Why are the deaf overlooked?

Why are the deaf overlooked?

This letter is in reference to the column, “Disability rights go global” featured in The Vindicator on Aug. 7.

Bob Dole, the article’s author and the Republican candidate for president in 1996, knows the hardships that disabled Americans endure these days. According to the 2009 report by the Ohio Rehabilitation Services Commission, 70 percent of the disabled are unemployed, and many deaf clients are under-served and face accessibility issues in employment and in health care programs.

During Dole’s term with the U.S. Senate, he had a deaf staff member in his office on Capitol Hill. Dole supports human rights for the disabled, including the deaf.

At this point, leaders of several national-level disability organizations are actively involved in speaking engagements to support a resolution on the ratification of the Convention on the Rights of Persons with Disabilities (CRPD) before Election Day in November.

On July 25, the National Association of the Deaf (NAD) urged deaf leaders of state associations of the deaf to take immediate action by calling U.S. senators to support the ratification of the CRPD which my association’s officers, and I did.

A few days ago I watched the Democratic National Convention Platform Draft Committee’s July 27 hearing on C-SPAN. This three-day hearing at the Marquette Hotel in Minneapolis, Minn., was chaired by former Ohio Gov. Ted Strickland.

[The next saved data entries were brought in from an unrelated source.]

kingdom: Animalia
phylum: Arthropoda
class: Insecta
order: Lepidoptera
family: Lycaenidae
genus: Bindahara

One of the speakers who gave testimony on CRPD was a hearing administrator of a national organization for the disabled. To my disappointment, no representative from a national organization of the deaf or from Minnesota’s deaf affiliates was in attendance at the committee meeting. In our country, deaf Americans are under-served and under-appreciated.

The question is why do American politicians reach out to disabled leaders who can hear, not the deaf?

Irene Tunanidas, Boardman

The writer is vice president of the Ohio Association of the Deaf.